People should really be careful with what they wish for...



I held Archer as he sobbed hysterically. Shaking us both with the force of his cries. Annie was curled up with Danny cocooning her. Her reptile skin on full display with only her diapers on.


Archer looked at me with his red, snake eyes. His sadness making my heart break all the more.


"Why doesn't she want me anymore? Why doesn't she want us?! I thought she loved us!" Archer wailed as I kissed his forehead and tucked him back into my arms and rocked him back and forth. The only soothing noises that are in the room are Danny and Annie's light snoring.


"She doesn't get how special you and Annie have become. She's just a bit closed off." But even I knew that I was lying. The look on her face is that of a woman with no heart. Of one who has a black cole where her heart should be. She made it clear that she was wanted nothing to do with Annie or Archer.


'My kids died the second he turned you into vile monsters!'


I can still see the tears streaming down Davids face as he was being torn away from his siblings. I can see the way they're father was trying to understand who the woman in front of him was.


I can remember seeing the heartbreak, disbelief and hatred in his eyes as he chose to stay with his children, and decided to divorce his wife. I could see most of those feelings on everyone else too.
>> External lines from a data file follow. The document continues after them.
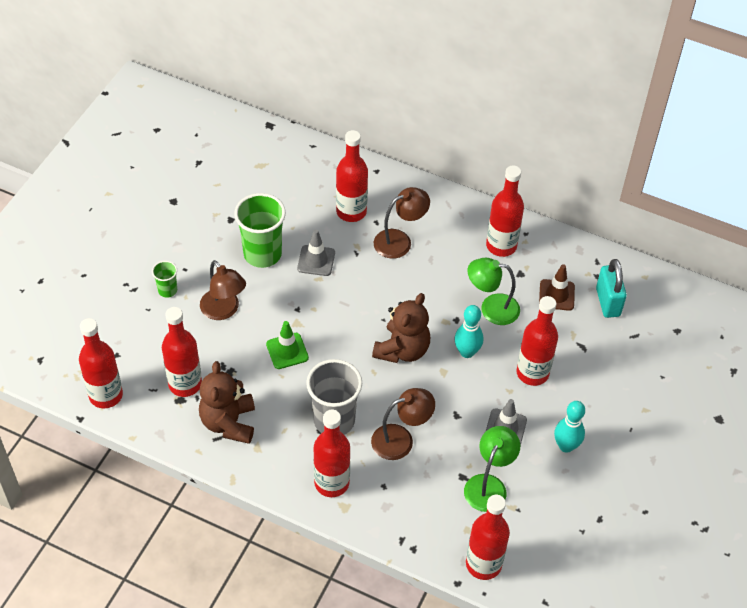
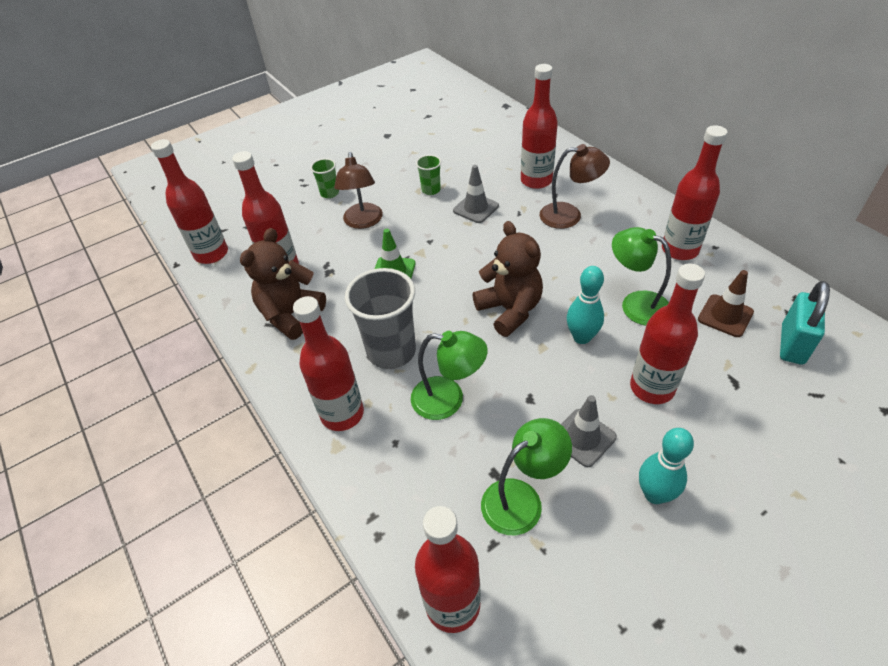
camera: 35 degrees right, 5 degrees down
green cup [234,193,286,268] -> green cup [416,155,441,195], size x0.49
brown lamp [371,388,435,460] -> green lamp [411,331,488,420]
brown teddy bear [372,293,430,363] -> brown teddy bear turned 90 degrees counterclockwise [473,221,543,337]

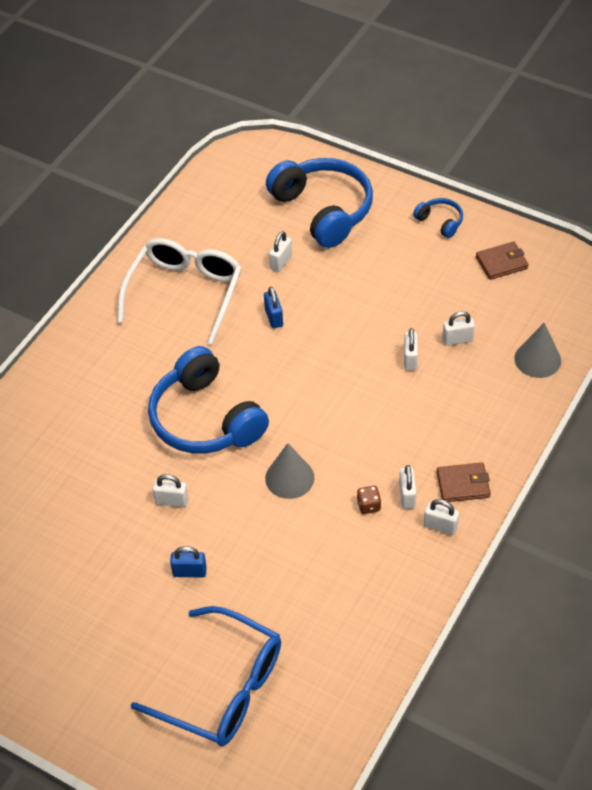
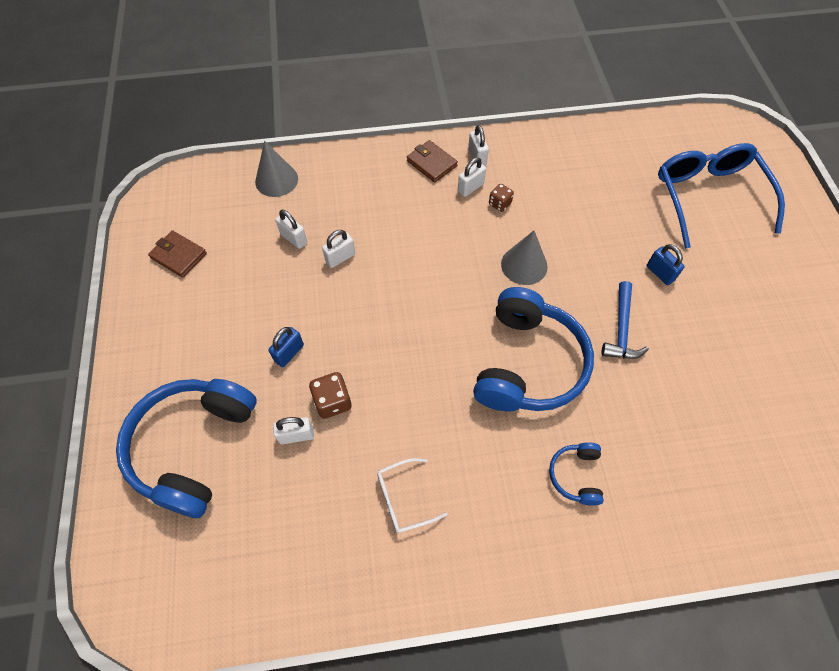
camera: 130 degrees left, 10 degrees up
white glasses [117,238,242,345] -> white glasses [377,458,447,533], size x0.48
white padlock [153,474,188,507] -> blue hammer [601,281,649,359]
blue padlock [264,287,283,328] -> blue padlock moved to [269,327,304,367]
blue headphones [413,198,463,238] -> blue headphones moved to [549,442,604,506]
none -> brown dice [309,372,352,419]

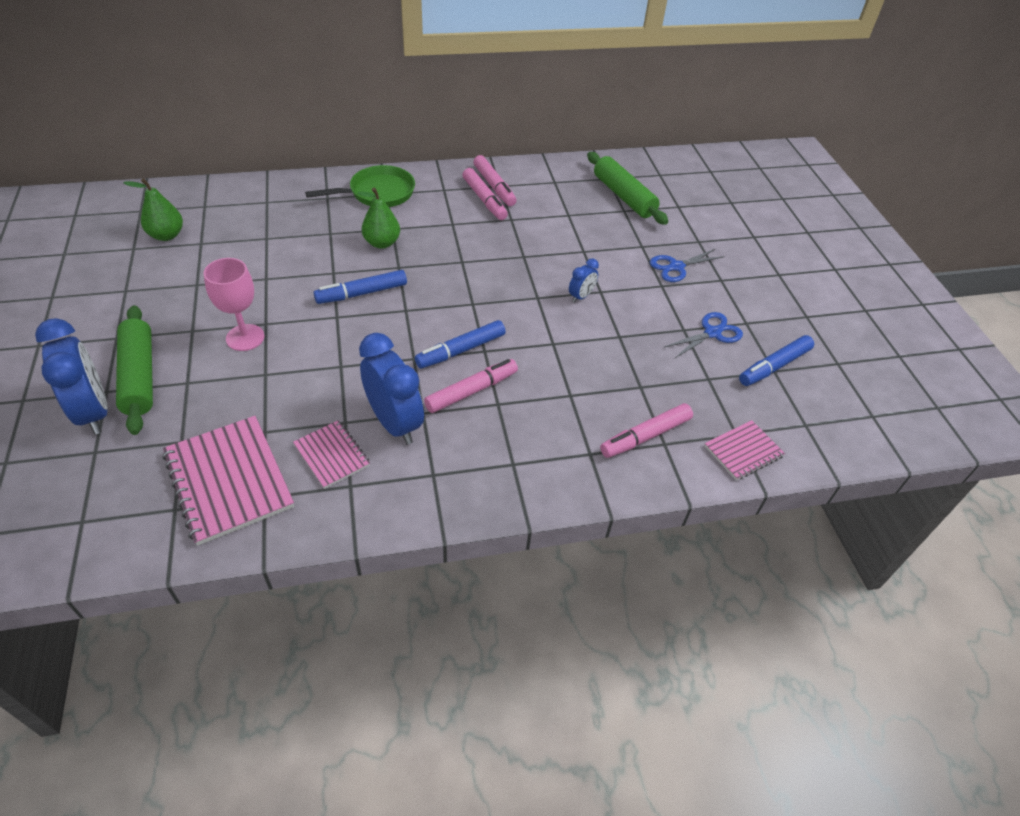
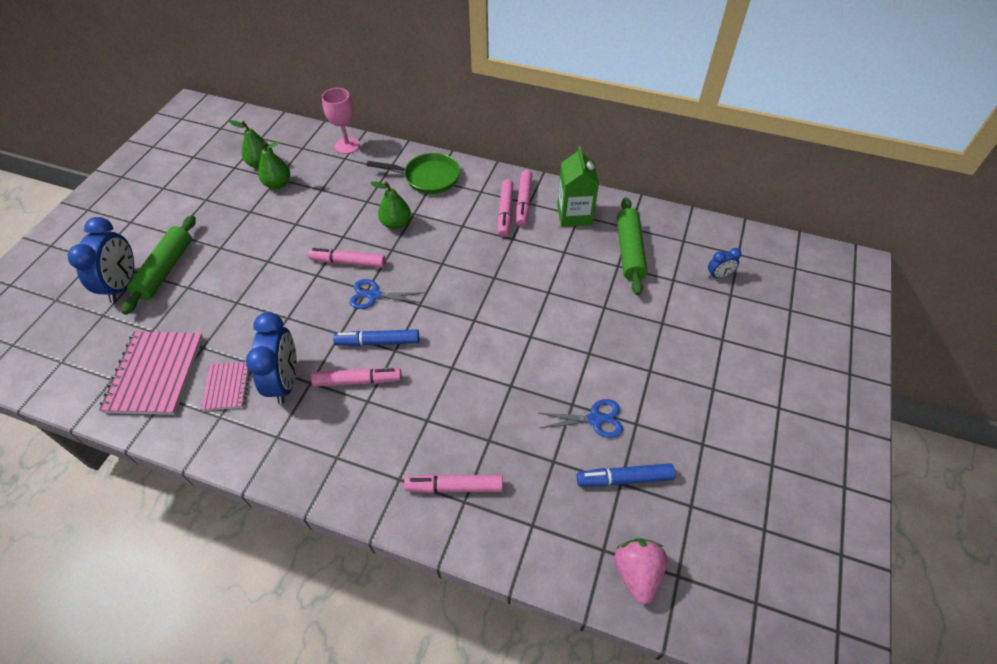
camera: 35 degrees right, 5 degrees up
pink goblet [203,258,265,351] -> pink goblet moved to [322,88,360,154]
blue marker [314,270,407,304] -> pink marker [308,248,386,268]
blue clock [569,258,599,303] -> blue clock moved to [708,248,742,278]
blue scissors [650,249,725,282] -> blue scissors moved to [350,279,424,309]
pink notebook [704,420,785,481] -> none
none -> green pear [258,141,290,189]
none -> green carton [557,146,599,227]
none -> pink strawberry [614,538,668,605]

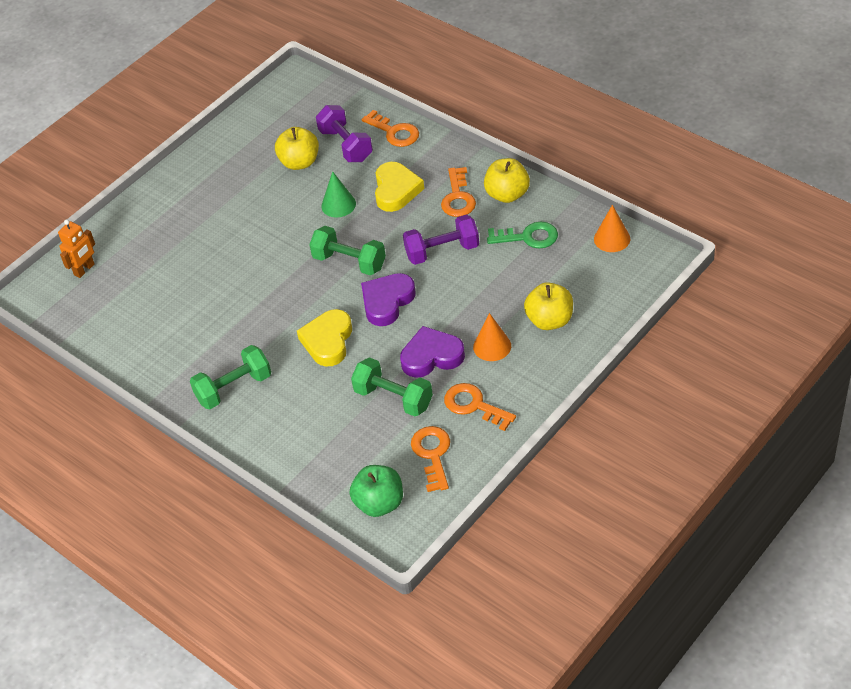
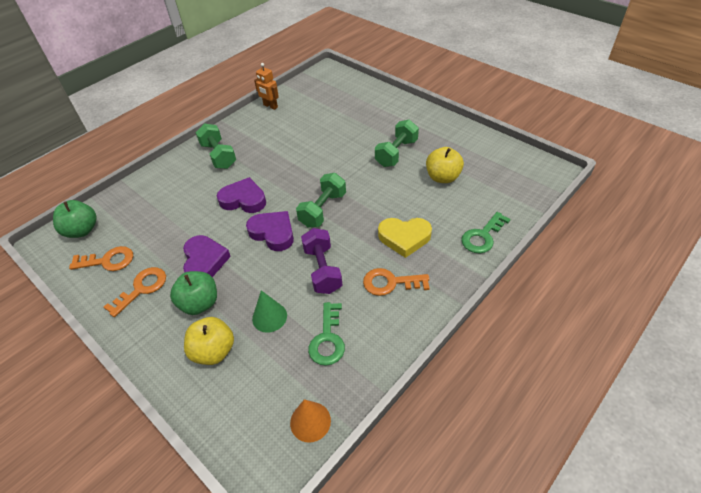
camera: 90 degrees right, 0 degrees up
orange robot [58,220,95,278] -> orange robot moved to [254,63,279,110]
yellow heart [297,309,352,367] -> purple heart [217,177,266,213]
purple dumbbell [316,105,373,162] -> none
green cone [321,171,356,217] -> green cone moved to [252,290,287,333]
green dumbbell [351,357,433,417] -> green dumbbell moved to [375,119,419,167]
orange key [362,110,419,147] -> green key [461,212,511,253]
orange cone [473,313,511,361] -> green apple [170,271,217,315]
yellow apple [484,158,530,203] -> none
But most of all, I can still see and hear the heart break of the children as their mother took an unwilling David and never looked back.




*Earlier that day*




I went to the schools parking lot with a heavy heart. I was carrying Annie on my arms while I held Danny's hand in mine. He had an anxious Archer on his side.


We were waiting for their parents to arrive here and take them away from us.


I was sad as can be, but at the same time I felt...proud.


Proud that I had a part in their lives. That I could see them mature a bit. Proud that I helped them off a bad time in their lived. Proud to have pushed myself to the max for them and be graduating soon. Proud because...


Proud because I love them.




Most of the students have been separated in sections around the school. Some people didn't even have to show up to give their kid away, because their parents didn't want them or couldn't afford their medical treatments (even though, half of the treatments was already on the governments and the SVS).